Director: Chuck Russell Actors: Kevin Dillon, Shawnee Smith, Donovan Leitch, Jeffrey DeMunn, Candy Clark, Joe Seneca, Del Close, Paul McCrane, Sharon Spelman

 


 

A

t a high school football game, star player Paul Taylor (Donovan Leitch) finds an opportune time to ask out cheerleader crush Meg Penny (Shawnee Smith): just after he catches a long shot and is tackled across the water table by two opponents. Meanwhile, rebellious motorcyclist and juvenile delinquent Brian Flagg (Kevin Dillon) crashes his bike (something like karma for failing to recycle), forcing him to barter for help from mechanic Moss Woodley (Beau Billingslea). At the same time, local sheriff Herb Geller (Jeffrey DeMunn) attempts to romance waitress Fran Hewitt (Candy Clark), who doesn’t offer any real disinclination.

In the nearby grove, a meteorite explodes amidst the dense trees, alerting an eccentric vagrant. Exhibiting expected curiosity, he pokes at the hole with a stick, disturbing a gob of pinkish goo emerging from some sort of alien sac. As he flees in pain and fear, he stumbles upon Brian fixing his ride, before sprinting across the roadway right into the path of Paul and Meg’s car as they head out for their date. The three kids take the vagabond to the hospital, where the staff seems inexplicably unconcerned as the bum’s abdomen is dissolved by the acidic gunk. In short time, the deadly slime starts attacking and consuming the townsfolk to grow exponentially in size, leaving a terrified group of survivors to desperately fight for their lives.

Like many horror movies of the time, no one believes that an extraterrestrial villain (here, the amorphous blob) is wreaking havoc on citizens (or that it can sneakily hide behind a door and produce tendrilous appendages for easier ambulatory movements). But in a welcome twist, the cast is dispatched in a most unexpected order, making the scenario of dwindling targets an unpredictable ordeal (even young children aren’t safe). Concurrently, a government-sanctioned biological containment team offers up farfetched explanations of xenomorph bacteria having wiped out the dinosaurs, while a willingness to sacrifice innocent people to get the upper hand on U.S. warfare – along with an evil company man like something out of “Aliens” – provide undeniable amusement. Additionally, uncommon excitement comes from explosive escapes and victims being rapidly assaulted, each granted increasingly more mutilative, bloodthirsty demises.
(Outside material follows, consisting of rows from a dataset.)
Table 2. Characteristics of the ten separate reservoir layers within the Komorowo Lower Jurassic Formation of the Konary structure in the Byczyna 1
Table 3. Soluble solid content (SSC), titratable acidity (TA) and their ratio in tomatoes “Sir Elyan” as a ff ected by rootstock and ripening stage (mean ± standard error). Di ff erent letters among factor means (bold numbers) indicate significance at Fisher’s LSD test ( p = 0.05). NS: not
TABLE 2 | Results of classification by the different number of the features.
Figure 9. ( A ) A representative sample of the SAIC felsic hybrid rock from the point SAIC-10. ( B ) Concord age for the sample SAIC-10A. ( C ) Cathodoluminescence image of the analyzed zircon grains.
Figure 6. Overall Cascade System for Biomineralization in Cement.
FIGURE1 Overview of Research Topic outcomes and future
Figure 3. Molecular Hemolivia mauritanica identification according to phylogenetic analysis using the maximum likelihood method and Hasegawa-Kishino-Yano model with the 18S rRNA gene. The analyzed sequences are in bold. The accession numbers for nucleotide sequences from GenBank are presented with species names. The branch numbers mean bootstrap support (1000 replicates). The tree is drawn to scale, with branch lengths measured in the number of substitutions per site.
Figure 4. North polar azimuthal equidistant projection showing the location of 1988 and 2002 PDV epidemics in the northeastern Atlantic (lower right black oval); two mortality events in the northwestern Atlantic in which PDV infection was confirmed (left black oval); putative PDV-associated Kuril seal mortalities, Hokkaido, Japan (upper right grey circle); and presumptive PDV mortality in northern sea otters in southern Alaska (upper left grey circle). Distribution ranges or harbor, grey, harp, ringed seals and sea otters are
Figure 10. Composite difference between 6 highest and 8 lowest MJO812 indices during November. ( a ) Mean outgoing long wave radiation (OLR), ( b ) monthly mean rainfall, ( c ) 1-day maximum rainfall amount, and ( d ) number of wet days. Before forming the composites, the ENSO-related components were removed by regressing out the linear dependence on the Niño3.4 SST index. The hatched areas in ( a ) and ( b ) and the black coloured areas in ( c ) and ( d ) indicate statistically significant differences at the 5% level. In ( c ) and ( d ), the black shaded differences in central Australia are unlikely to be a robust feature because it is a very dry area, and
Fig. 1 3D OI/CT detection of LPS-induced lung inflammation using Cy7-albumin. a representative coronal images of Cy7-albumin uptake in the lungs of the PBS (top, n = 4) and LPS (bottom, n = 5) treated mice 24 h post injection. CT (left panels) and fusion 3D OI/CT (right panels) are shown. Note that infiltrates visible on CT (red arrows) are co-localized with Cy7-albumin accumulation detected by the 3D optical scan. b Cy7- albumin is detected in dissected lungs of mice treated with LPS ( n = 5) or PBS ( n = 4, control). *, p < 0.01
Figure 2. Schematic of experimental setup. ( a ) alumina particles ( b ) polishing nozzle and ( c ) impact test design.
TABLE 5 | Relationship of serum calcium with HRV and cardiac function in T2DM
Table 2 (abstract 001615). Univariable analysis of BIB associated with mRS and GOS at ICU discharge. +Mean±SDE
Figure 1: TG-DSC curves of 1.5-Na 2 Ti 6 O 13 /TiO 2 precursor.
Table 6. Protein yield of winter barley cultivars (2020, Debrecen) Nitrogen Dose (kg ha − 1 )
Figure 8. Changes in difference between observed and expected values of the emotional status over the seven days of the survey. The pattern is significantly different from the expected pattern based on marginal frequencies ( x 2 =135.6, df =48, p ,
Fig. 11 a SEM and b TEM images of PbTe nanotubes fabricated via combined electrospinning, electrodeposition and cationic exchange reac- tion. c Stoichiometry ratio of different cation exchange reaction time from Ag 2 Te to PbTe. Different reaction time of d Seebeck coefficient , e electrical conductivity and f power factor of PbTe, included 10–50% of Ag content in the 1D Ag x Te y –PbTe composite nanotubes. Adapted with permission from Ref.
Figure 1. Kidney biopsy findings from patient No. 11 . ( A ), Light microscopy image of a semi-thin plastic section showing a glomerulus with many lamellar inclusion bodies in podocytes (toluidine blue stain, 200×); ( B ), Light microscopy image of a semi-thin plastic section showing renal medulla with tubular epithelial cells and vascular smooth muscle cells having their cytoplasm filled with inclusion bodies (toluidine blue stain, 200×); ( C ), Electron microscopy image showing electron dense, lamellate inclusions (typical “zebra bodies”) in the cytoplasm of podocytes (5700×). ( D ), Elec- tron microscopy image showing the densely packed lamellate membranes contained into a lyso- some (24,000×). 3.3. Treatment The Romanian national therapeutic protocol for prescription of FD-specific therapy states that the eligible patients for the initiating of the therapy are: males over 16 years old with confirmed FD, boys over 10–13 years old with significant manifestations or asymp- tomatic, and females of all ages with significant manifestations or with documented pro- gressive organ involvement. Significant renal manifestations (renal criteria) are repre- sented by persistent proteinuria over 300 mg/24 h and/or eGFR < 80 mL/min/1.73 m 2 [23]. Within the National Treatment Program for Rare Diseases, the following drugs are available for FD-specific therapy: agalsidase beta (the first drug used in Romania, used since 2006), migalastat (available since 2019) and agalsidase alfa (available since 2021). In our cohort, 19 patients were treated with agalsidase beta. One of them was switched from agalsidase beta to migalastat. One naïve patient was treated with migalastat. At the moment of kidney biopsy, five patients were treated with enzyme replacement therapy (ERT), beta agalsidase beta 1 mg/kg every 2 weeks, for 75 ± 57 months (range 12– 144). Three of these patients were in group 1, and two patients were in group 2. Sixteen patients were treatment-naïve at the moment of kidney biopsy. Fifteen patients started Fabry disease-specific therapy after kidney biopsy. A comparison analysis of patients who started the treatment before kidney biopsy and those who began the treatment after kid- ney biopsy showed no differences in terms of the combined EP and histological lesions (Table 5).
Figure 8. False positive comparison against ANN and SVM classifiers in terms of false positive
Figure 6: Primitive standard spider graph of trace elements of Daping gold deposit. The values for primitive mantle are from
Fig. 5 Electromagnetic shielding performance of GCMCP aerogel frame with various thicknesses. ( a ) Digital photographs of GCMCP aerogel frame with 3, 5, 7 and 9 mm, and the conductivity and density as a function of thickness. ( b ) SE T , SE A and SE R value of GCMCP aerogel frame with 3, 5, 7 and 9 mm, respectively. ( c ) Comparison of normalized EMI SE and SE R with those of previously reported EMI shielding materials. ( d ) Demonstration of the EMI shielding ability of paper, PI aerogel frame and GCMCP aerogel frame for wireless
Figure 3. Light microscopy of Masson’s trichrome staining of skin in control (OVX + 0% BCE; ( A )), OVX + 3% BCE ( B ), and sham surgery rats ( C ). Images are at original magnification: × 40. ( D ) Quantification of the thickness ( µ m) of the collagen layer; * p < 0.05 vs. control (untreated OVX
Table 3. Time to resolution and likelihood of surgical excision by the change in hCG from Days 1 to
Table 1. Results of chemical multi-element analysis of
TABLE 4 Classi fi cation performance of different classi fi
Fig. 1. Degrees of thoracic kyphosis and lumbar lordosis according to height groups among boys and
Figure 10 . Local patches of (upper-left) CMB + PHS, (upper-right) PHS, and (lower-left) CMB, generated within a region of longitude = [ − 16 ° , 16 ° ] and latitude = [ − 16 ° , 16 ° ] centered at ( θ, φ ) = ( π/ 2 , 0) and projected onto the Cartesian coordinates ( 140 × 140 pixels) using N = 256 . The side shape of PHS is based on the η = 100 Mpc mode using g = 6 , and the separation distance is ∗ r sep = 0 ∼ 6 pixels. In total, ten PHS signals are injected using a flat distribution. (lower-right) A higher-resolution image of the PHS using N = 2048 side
The blob effects are sensational, taking the icky substance concept to gruesome new extremes. In the same way John Carpenter’s “The Thing” drastically outdid Howard Hawks’ “The Thing from Another World” in shocking visuals, this 1988 update of the 1958 Steve McQueen cult classic has become supremely over-the-top. Not only has the look of the enormous mucus transformed into a more believable monster, the wonderfully repugnant special effects by Tony Gardner, Lyle Conway, and Stuart Ziff (along with the crew of Dream Quest Images) demonstrate some of the most outstanding examples of body horror and fleshly destruction on film – which would make even David Cronenberg proud.